C’est ici que tout se passe désormais. Avec cinq ouvriers, il ne faut, pour produire un baby-foot, pas plus de « huit jours entre la commande et la livraison » selon Nicolas Chantry. Mais si la ligne est optimisée, il ne s’agit pas pour autant d’une production industrielle. Avec 8% de parts de marché et 1200 exemplaires produits en 2014 (1000 pour Stella, 200 pour la marque allemande Deutscher Meister, détenue par Stella), la fabrication se fait de manière artisanale et quasiment exclusivement à flux tendu. Suffisant pour être le challenger français n°1 de Bonzini et ses 30% de baby-foot vendus, aux côtés des Petiot ou René Pierre. Pour aller titiller Bonzini de plus près, il faudrait se mettre aux normes des règles harmonisées par l’International Table Soccer Federation et être homologué pour les compétitions officielles à l’instar de Bonzini, Garlando ou Roberto. Sauf que cela se ferait aux dépens des particularités qui font la fierté des tables Stella : le jeu de tête grâce à des joueurs plus grands, et les balles sautées via les bandes latérales obliques. Et pour Stella aujourd’hui, pas question d’abandonner ce qui fait son ADN.

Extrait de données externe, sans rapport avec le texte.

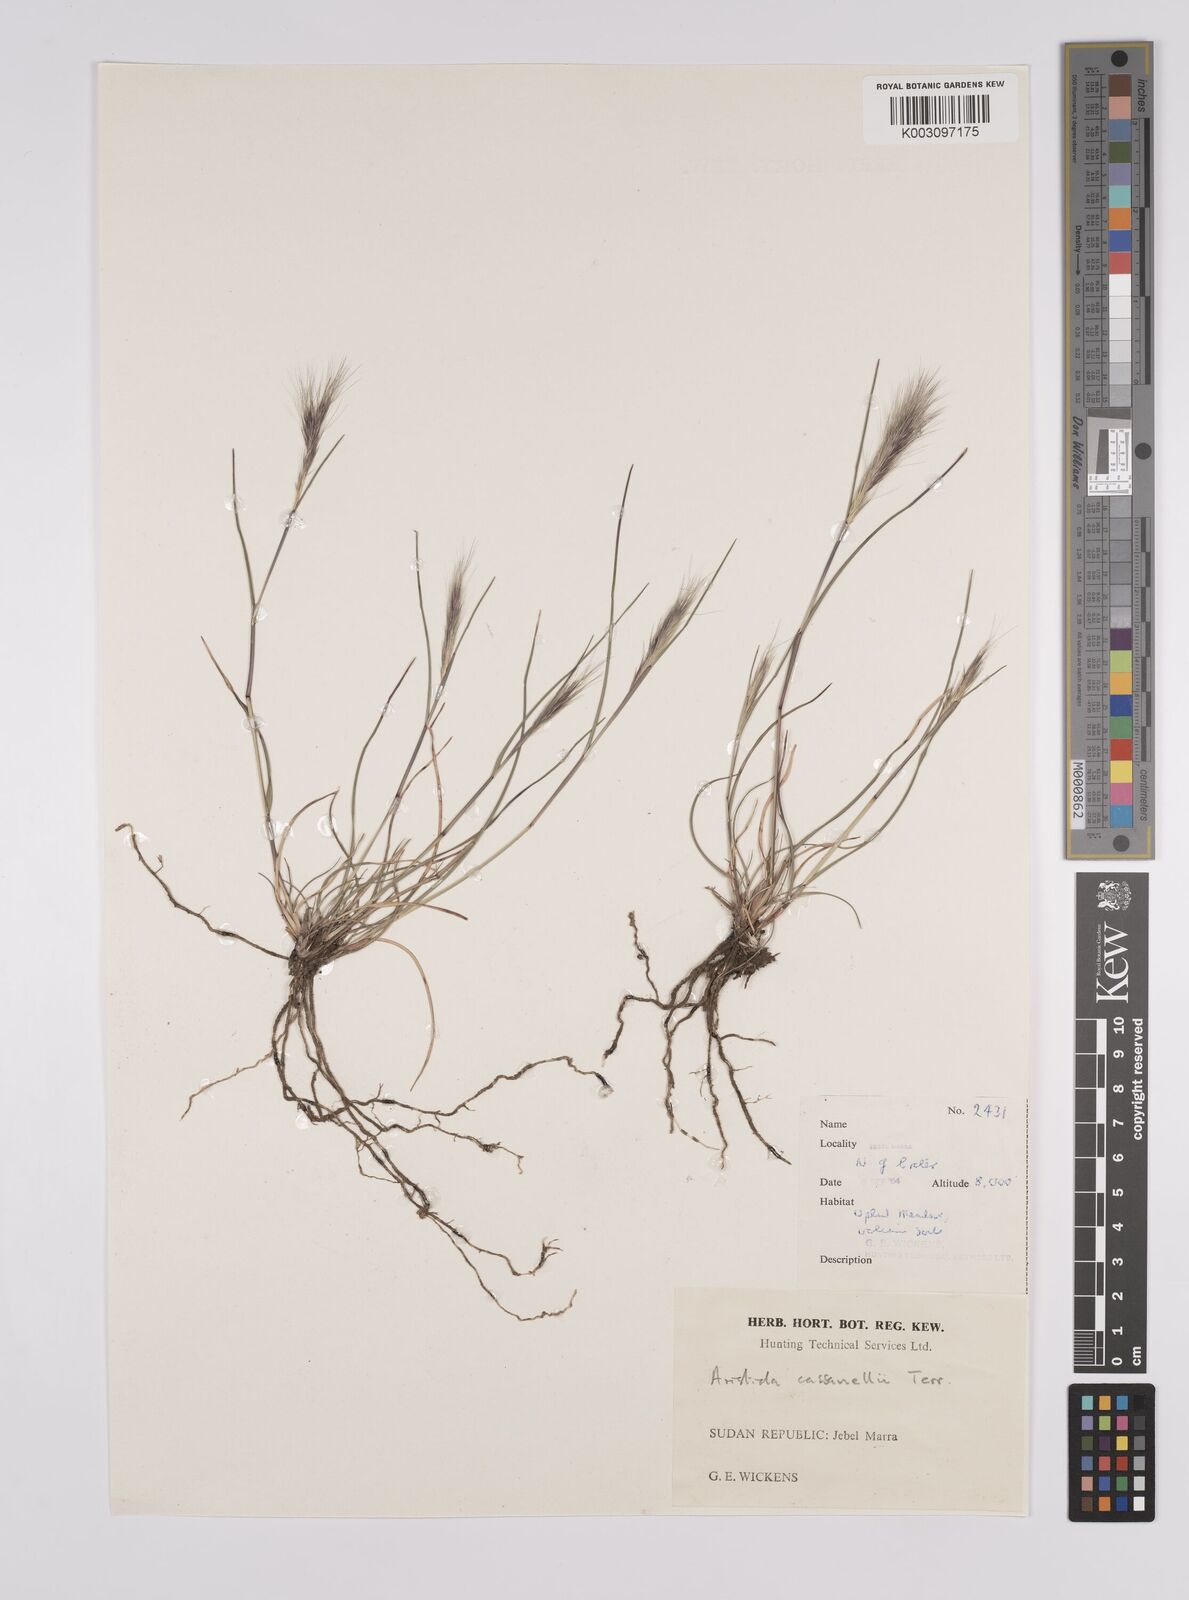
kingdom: Plantae
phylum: Tracheophyta
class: Liliopsida
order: Poales
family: Poaceae
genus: Aristida
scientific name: Aristida congesta
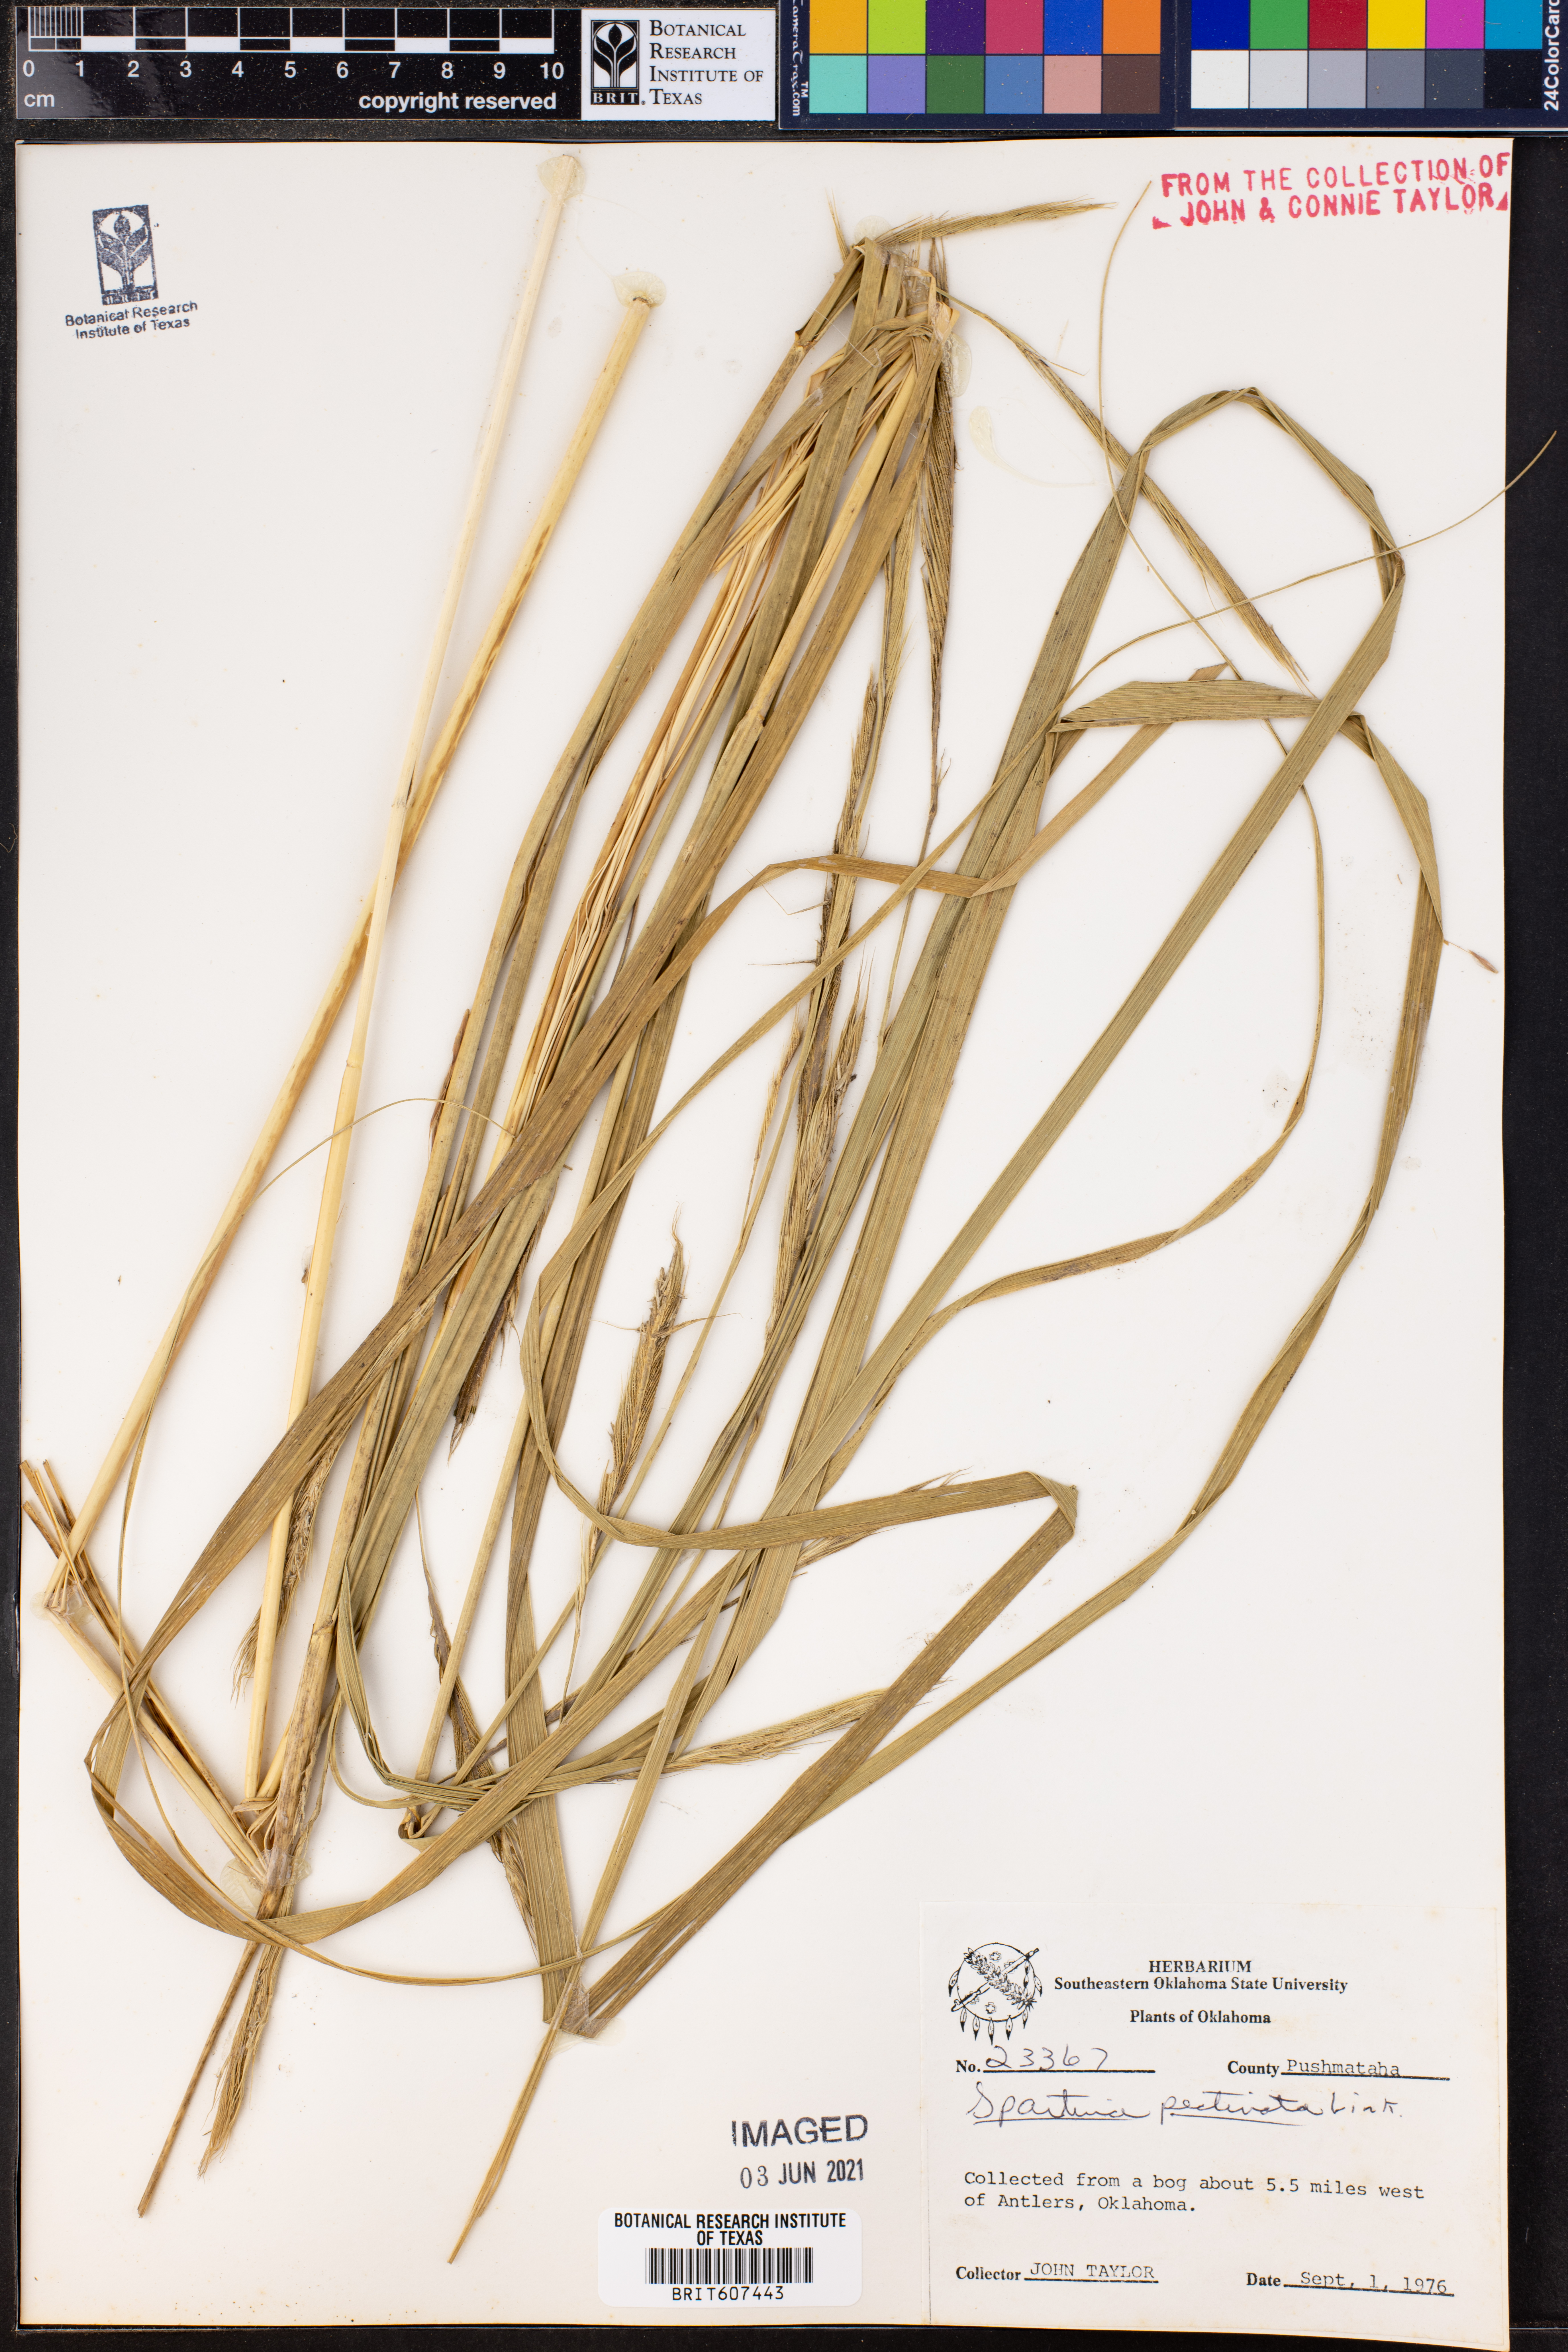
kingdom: Plantae
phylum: Tracheophyta
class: Liliopsida
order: Poales
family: Poaceae
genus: Sporobolus
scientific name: Sporobolus michauxianus
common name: Freshwater cordgrass
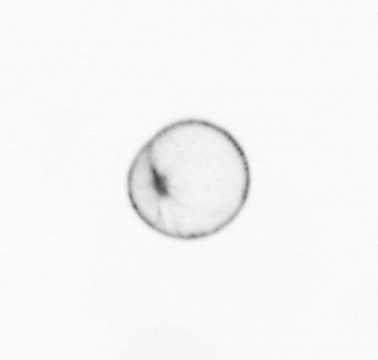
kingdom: Chromista
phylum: Myzozoa
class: Dinophyceae
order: Noctilucales
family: Noctilucaceae
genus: Noctiluca
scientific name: Noctiluca scintillans
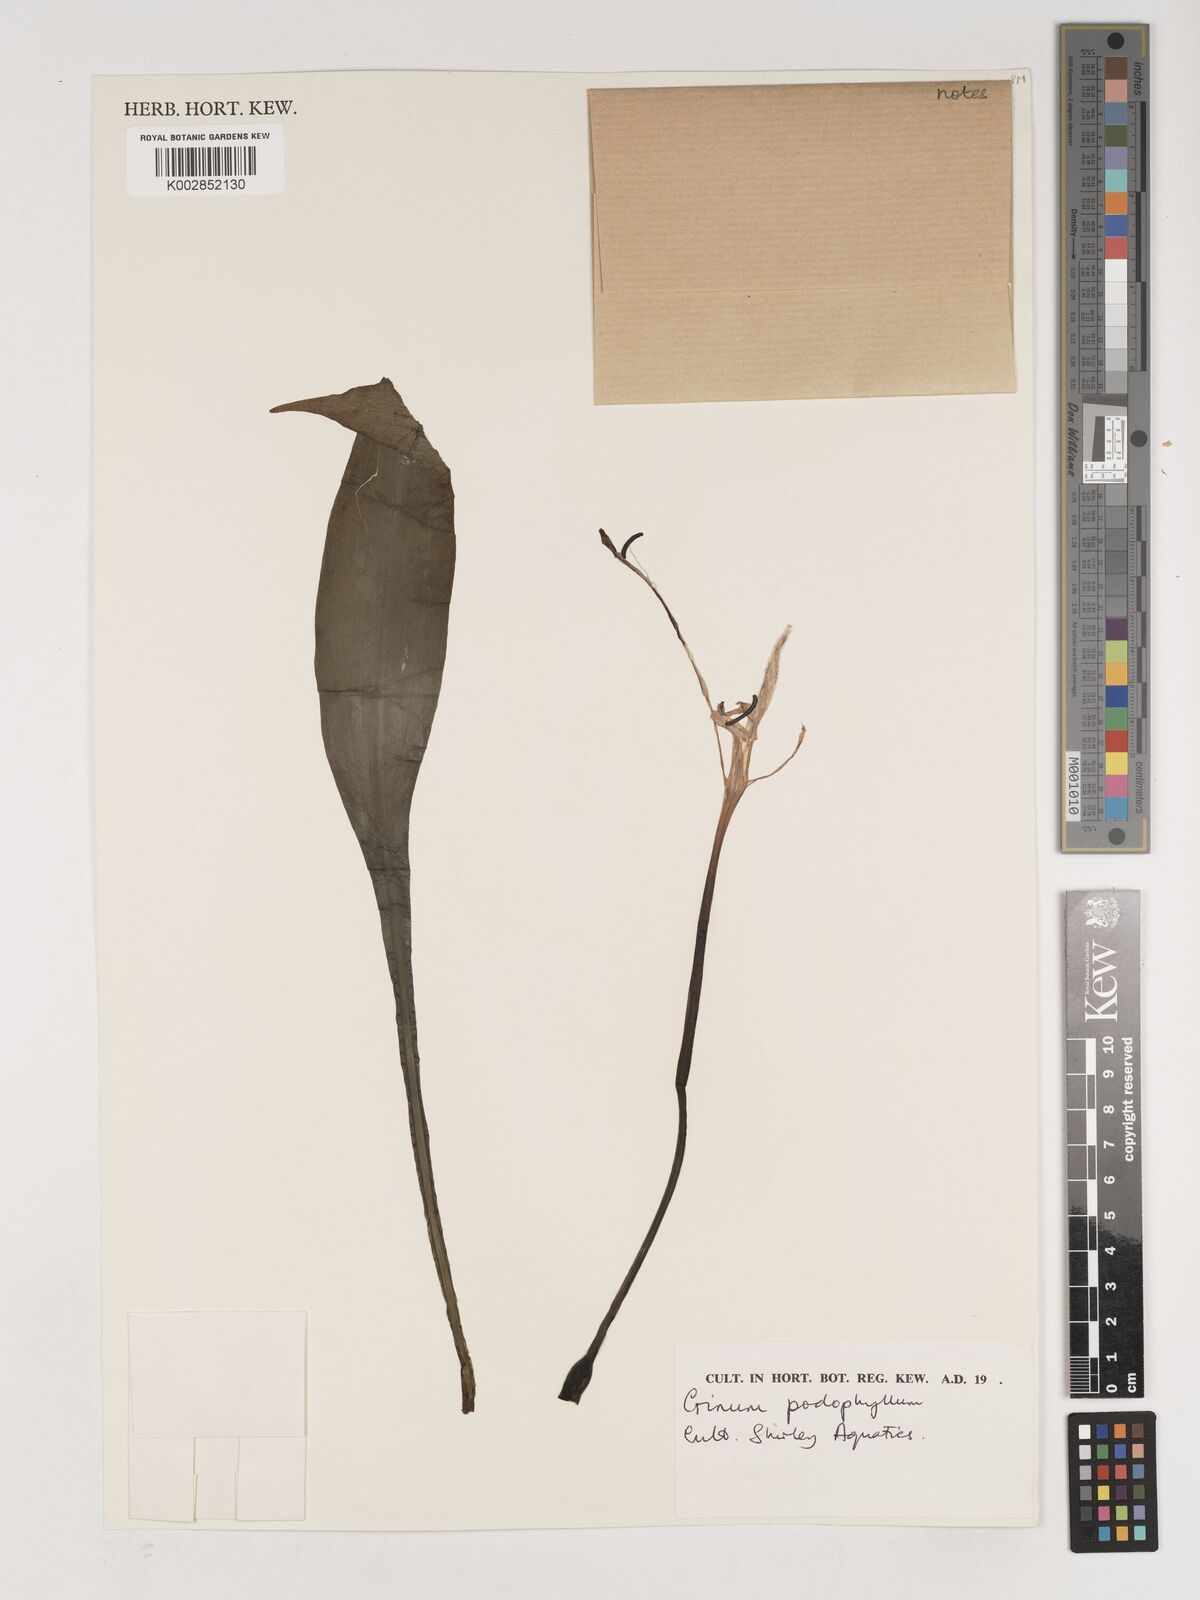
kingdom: Plantae
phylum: Tracheophyta
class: Liliopsida
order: Asparagales
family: Amaryllidaceae
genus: Crinum
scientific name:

Placement des joueurs et Franck Ribéry

Avant d’en arriver au jeu, il faut passer par le travail, « avant tout un métier de menuiserie » . Si les toupies et dégauchisseuses des années 60 ne sont plus là que pour l’ornement, toutes les pièces de bois sortent de l’atelier grâce à une machine numérique qui envoie la coupe en dix minutes d’après les formes modélisées. Certaines pièces passent ensuite à la peinture, celles de medium non recouvertes d’un apprêt préalable, avant l’assemblage de la caisse. Les fonds de jeu sont montés à l’ancienne, selon une structure permettant une certaine souplesse, et recouverts de ce bon vieux linoleum en voie de disparition heureuse dans les intérieurs actuels. Puis les cages de buts, les cendriers et, enfin, les barres et les joueurs. C’est là le point le plus sensible : la ligne et l’arrondi des barres doivent être vérifiés manuellement – les parties métalliques proviennent de fournisseurs français ou italiens – et rectifiés le cas échéant. Les joueurs sont ensuite placés sur des tables maison, reprenant par des petites cales en bois les espacements correspondant à chaque ligne. Plus de moulage désormais, mais une vis au cœur de chaque joueur pour un meilleur SAV : si une barre est tordue, il n’est plus besoin de perdre ce cher milieu au pied délicat, quelques coups de visseuse et une nouvelle barre permettent de repartir d’attaque. Avant d’en arriver là, un coût certain : un baby-foot Stella Champion actuel verse dans les 1 500 €.

Malgré ce prix, les baby-foot se vendent bien, les augmentations de chiffre d’affaires sont significatives sur les dernières années. Cela malgré la chute vertigineuse du nombre de cafés, passés de 220 000 dans les années 60 à peu ou prou 40 000 aujourd’hui. La mode du rétro d’une part, et la recherche, selon Nicolas Chantry, de « nouveaux réseaux sociaux » . Ainsi que la découverte d’utilisateurs inattendus : dans les maisons de retraite ou les centres de rééducation, des « billards chinois » sont installés pour des vertus avérées de l’ordre de l’activité douce et de la stimulation intellectuelle. Il y a aussi des amateurs plus fortunés : récemment, un baby-foot Stella a été livré chez Franck Ribéry, à Munich. L’histoire ne dit pas s’il s’autorise les pissettes.